What are the lines of research of all these projects?
Our group is currently working on four main lines of research led by different professionals. Dr. Laura Pérez leads a line focused on the study of congenital pathologies of the upper limbs, such as congenital malformations or lesions in the brachial plexus. A second line focusing on spinal deformities, mainly scoliosis, is directed by Dr. Alejandro Peiró. Dr. Laura Corominas directs research projects on new orthopaedic surgery techniques.

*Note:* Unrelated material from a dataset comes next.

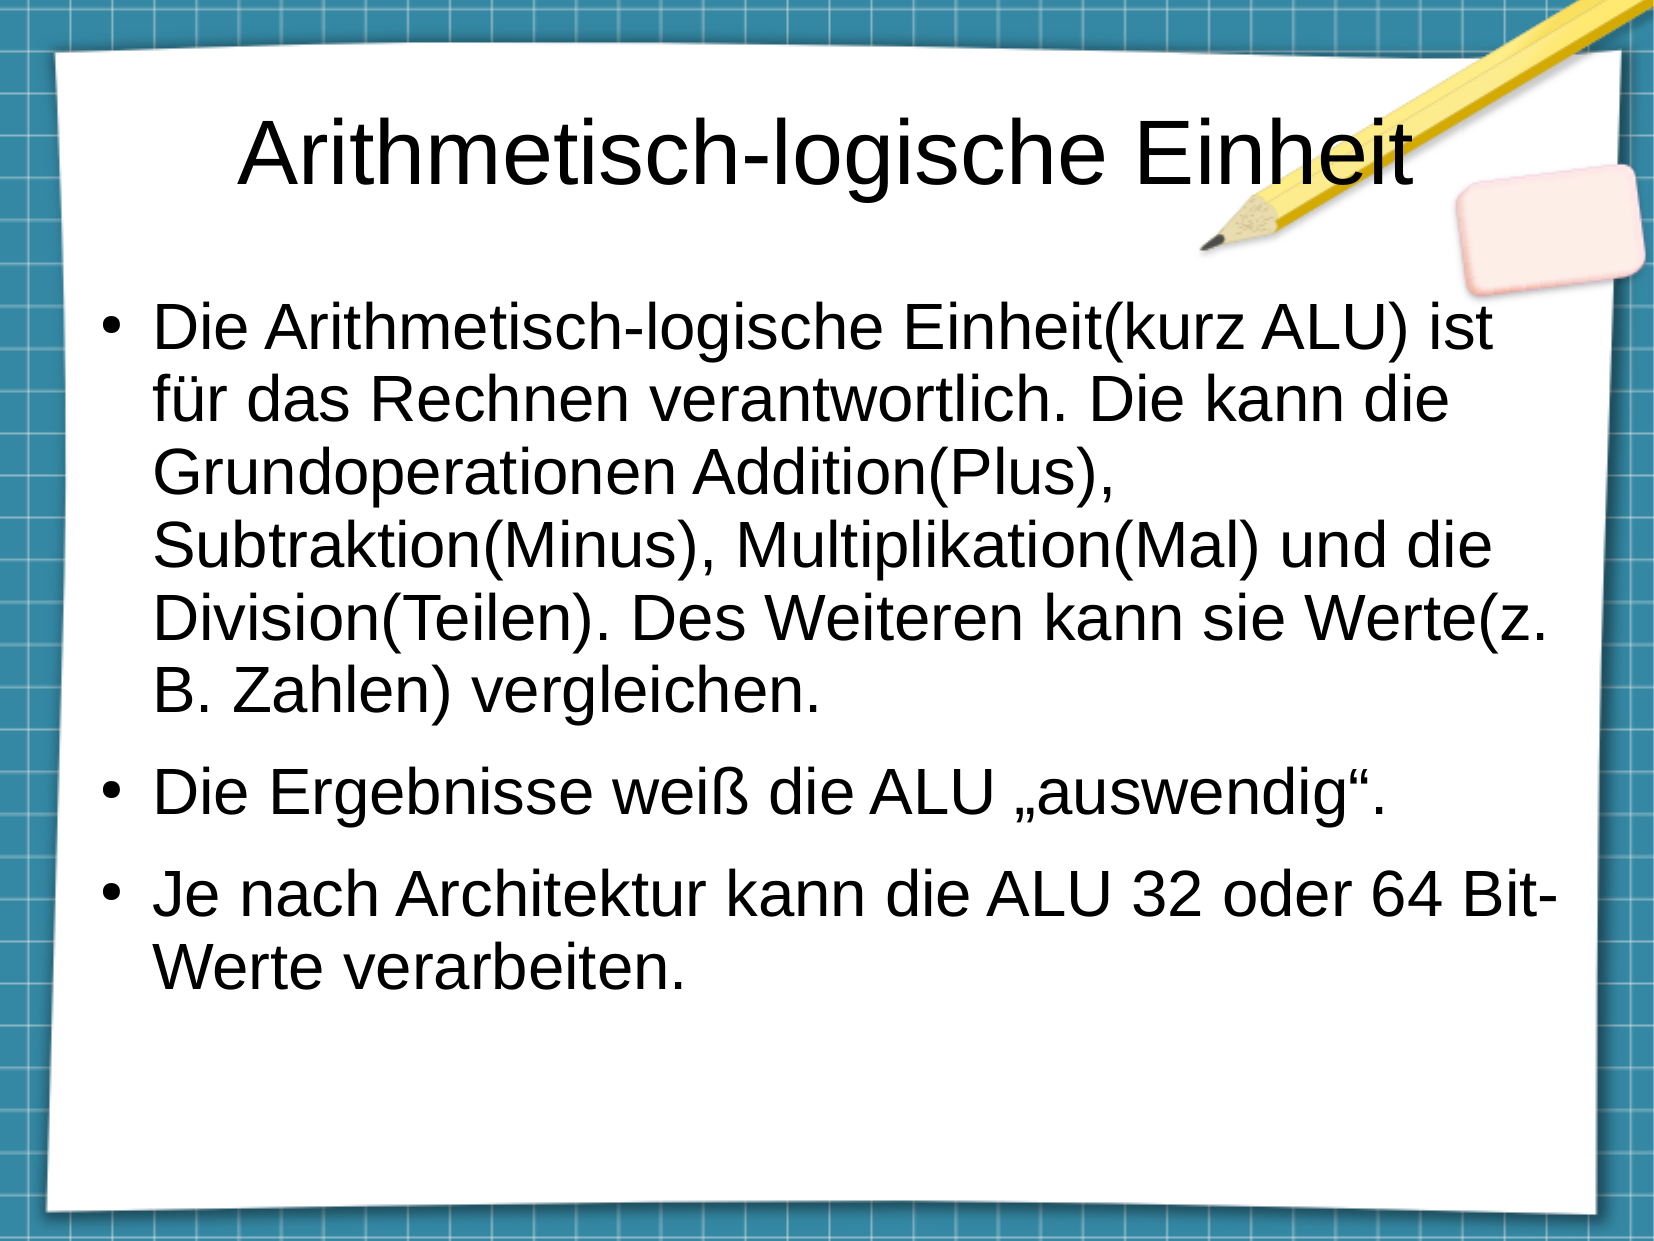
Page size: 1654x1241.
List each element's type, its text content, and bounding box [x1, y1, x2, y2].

list Die Arithmetisch-logische Einheit(kurz ALU) ist für das Rechnen verantwortlich. Die kann die Grundoperationen Addition(Plus), Subtraktion(Minus), Multiplikation(Mal) und die Division(Teilen). Des Weiteren kann sie Werte(z. B. Zahlen) vergleichen. Die Ergebnisse weiß die ALU „auswendig“. Je nach Architektur kann die ALU 32 oder 64 Bit-Werte verarbeiten. [82, 290, 1571, 1010]
title Arithmetisch-logische Einheit [82, 49, 1571, 257]
picture [0, 0, 1654, 1241]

And finally, in addition to coordinating the group's activities, I also lead the skeletal dysplasia line, where we study treatments with growth plates.
In your scientific research work you often collaborate with other centres. How do you organise this within the group?
It's very important to count on the collaboration of experts for the best outcomes, since they provide us with their knowledge and support in areas where we may not be experts. For example, we recently collaborated with the Catalan Institute of Nanoscience and Nanotechnology (ICN) on the development of a membrane to heal cartilage lesions. We are also working with the Barcelona Center for New Medical Technologies (BCN MedTech) at Universitat Pompeu Fabra on applying a mesh to joints to analyse the pressure loads when there are growth changes in order to determine whether overload disorders could occur in the future.
Finally, what is your opinion of the research team joining the Sant Joan de Déu Research Institute (IRSJD)?
I believe that joining IRSJD will give the group more visibility, which will allow us to enter into new internal and external collaborations. This in turn will broaden the team's vision and enable us to learn about what other teams and/or centres are doing, and it will give us ideas that we can incorporate into future projects. I think it's very important for researchers or anyone who is interested in research to open their minds and learn from others, and that includes learning about the problems or difficulties they have faced and how they solved them. In the end, if we keep to ourselves we'll only resolve the problems we encounter directly, without going a step further.
We hope that in the future this will allow us to build new collaboration networks and that projects will emerge that enable us to improve patient care and quality of life.
In our clinical practice there are still many challenges and problems to be solved. And the way to solve them is to use the scientific method: define a hypothesis, conduct a series of experiments or observations and draw conclusions.